Pela primeira vez na história, os governos
hoje têm a capacidade de monitorar toda a sua população ao mesmo tempo e em
tempo real, um dispositivo que nem a KGB soviética
conseguiu em um único dia. Os governos de hoje conseguem isso com sensores
onipresentes e poderosos algoritmos, como demonstrou a China,
monitorando a população por meio de telefones
celulares e por câmeras de reconhecimento facial.
A questão que nos alerta Harari é, se os
dados de suas reações serão usados politicamente para saber como respondem as
emoções do eleitorado a certos estímulos apenas, estatisticamente, ou para
manipular grandes massas. Eis a questão!
Atualmente na China, vários aplicativos
alertam ao portador de um celular de que ele está próximo de uma pessoa
infectada, porém, a que suposto perigo poderiam nos alertar também?

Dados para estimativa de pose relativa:
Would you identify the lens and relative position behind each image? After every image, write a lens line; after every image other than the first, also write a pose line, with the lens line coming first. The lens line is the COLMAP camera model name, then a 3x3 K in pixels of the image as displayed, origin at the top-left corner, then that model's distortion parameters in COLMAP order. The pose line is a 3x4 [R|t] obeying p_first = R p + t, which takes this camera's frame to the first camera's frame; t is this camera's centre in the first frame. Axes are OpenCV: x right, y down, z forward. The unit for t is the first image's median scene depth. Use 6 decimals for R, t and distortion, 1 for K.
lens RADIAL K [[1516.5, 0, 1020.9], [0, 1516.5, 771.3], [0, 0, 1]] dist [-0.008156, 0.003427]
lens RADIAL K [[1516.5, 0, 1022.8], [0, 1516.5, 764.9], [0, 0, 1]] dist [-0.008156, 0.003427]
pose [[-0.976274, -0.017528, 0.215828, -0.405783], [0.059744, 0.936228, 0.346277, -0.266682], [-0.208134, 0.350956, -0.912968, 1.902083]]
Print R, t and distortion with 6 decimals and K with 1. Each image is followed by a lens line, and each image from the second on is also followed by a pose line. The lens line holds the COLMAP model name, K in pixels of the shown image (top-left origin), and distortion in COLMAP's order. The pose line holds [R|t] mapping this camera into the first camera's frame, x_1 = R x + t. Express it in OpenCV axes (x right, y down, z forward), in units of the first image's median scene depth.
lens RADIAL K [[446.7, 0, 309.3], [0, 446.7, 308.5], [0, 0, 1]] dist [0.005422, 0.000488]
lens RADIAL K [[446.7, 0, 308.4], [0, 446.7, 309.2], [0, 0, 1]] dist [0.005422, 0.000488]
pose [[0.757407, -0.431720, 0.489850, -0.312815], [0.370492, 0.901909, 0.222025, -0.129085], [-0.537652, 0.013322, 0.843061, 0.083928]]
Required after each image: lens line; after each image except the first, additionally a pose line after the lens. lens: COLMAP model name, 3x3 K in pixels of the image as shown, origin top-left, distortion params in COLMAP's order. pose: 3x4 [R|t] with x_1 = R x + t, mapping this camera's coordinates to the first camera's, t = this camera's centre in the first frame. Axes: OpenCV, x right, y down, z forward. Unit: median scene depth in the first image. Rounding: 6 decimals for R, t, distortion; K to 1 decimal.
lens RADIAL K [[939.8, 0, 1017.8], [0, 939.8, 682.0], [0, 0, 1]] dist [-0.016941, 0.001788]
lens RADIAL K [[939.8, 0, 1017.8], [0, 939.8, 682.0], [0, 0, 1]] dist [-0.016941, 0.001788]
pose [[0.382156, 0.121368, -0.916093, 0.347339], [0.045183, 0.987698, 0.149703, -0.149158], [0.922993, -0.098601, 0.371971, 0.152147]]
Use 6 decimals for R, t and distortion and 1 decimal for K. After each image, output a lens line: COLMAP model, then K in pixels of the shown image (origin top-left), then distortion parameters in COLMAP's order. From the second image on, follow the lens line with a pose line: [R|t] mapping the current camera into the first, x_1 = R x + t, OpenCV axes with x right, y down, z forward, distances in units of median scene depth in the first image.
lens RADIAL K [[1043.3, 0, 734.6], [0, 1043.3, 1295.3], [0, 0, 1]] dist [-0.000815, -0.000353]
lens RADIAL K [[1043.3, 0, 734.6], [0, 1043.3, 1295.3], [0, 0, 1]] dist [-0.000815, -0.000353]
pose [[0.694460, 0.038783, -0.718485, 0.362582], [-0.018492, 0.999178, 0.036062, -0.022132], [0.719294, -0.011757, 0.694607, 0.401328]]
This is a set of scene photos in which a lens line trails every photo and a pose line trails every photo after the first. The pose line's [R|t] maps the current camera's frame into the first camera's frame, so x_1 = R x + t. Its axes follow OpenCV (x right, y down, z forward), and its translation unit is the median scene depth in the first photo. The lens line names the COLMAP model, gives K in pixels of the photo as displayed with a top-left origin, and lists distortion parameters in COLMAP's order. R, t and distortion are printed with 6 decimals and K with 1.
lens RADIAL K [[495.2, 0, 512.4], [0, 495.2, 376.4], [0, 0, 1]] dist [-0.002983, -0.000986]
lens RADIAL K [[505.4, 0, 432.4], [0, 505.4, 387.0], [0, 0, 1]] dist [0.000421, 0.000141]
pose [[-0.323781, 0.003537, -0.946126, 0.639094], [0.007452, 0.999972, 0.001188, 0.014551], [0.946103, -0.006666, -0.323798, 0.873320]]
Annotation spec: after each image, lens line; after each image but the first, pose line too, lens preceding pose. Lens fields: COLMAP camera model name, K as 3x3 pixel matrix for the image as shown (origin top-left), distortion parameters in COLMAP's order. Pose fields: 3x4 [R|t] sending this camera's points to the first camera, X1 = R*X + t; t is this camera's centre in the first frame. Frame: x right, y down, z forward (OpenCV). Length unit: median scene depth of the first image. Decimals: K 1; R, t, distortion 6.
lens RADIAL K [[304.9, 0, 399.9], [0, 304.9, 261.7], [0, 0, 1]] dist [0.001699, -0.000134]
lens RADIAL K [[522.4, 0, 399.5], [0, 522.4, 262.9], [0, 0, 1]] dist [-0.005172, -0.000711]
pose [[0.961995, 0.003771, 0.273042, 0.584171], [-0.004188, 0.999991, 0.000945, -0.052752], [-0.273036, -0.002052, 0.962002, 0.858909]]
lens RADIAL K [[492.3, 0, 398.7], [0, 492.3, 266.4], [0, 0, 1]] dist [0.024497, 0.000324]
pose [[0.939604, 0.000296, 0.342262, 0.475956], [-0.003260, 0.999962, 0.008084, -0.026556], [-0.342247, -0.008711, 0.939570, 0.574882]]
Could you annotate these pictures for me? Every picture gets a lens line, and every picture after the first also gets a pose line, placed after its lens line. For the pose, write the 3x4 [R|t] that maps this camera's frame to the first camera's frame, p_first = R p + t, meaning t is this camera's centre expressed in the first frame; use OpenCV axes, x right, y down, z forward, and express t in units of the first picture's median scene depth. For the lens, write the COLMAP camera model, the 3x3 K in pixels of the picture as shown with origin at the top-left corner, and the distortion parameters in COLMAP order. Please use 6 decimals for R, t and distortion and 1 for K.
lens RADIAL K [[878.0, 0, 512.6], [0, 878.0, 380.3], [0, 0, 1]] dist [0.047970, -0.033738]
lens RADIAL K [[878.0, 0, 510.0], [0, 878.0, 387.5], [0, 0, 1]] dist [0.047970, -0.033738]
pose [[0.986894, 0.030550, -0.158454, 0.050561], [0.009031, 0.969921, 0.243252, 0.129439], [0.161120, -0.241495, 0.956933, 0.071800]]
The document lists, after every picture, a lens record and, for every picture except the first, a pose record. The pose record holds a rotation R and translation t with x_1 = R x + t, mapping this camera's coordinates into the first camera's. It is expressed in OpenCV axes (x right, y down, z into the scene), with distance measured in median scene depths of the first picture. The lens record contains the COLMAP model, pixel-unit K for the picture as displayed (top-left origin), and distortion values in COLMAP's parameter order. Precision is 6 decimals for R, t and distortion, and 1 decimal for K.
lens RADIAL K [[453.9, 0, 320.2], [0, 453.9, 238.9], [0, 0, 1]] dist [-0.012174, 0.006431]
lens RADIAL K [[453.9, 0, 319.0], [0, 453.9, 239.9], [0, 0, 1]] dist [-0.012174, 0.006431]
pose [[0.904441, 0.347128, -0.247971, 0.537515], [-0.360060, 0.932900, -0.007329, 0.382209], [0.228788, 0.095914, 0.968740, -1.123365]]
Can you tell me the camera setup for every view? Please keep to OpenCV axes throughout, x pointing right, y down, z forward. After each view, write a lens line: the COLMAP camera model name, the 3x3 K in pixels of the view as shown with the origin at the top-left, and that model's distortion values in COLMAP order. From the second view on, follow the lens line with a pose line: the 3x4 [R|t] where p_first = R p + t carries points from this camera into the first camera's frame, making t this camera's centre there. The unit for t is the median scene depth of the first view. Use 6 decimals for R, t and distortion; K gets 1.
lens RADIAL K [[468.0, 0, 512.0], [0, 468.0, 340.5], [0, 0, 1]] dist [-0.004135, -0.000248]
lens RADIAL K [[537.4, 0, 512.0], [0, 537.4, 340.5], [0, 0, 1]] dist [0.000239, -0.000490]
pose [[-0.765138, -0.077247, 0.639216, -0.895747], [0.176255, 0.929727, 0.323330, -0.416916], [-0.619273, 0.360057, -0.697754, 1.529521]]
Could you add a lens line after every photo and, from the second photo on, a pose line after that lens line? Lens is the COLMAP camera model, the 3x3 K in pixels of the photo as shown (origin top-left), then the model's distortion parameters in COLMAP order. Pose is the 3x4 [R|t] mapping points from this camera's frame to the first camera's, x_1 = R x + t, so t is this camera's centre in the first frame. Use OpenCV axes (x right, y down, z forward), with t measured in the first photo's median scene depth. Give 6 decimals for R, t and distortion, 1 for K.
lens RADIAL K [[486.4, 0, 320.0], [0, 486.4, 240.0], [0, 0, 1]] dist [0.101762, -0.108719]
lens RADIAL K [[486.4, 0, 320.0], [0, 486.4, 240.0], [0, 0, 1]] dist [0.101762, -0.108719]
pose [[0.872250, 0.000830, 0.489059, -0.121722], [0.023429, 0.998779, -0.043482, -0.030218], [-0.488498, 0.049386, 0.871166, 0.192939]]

Exercícios propostos
**A.** Com base no trecho da página, explique o que permite aos governos de hoje monitorar toda a população ao mesmo tempo e em tempo real.
**B.** Segundo o trecho da página, de que vários aplicativos na China alertam o portador de um celular?
**C.** Transcreva do trecho da página tudo o que vai de "Pela primeira vez" até "de reconhecimento facial.".

Respostas por tarefa
**A.** Os governos conseguem isso com sensores onipresentes e algoritmos poderosos. A China mostrou isso ao monitorar a população por meio de telefones celulares e de câmeras de reconhecimento facial.

**B.** Eles o alertam de que ele está próximo de uma pessoa infectada.

**C.**
Pela primeira vez na história, os governos
hoje têm a capacidade de monitorar toda a sua população ao mesmo tempo e em
tempo real, um dispositivo que nem a KGB soviética
conseguiu em um único dia. Os governos de hoje conseguem isso com sensores
onipresentes e poderosos algoritmos, como demonstrou a China,
monitorando a população por meio de telefones
celulares e por câmeras de reconhecimento facial.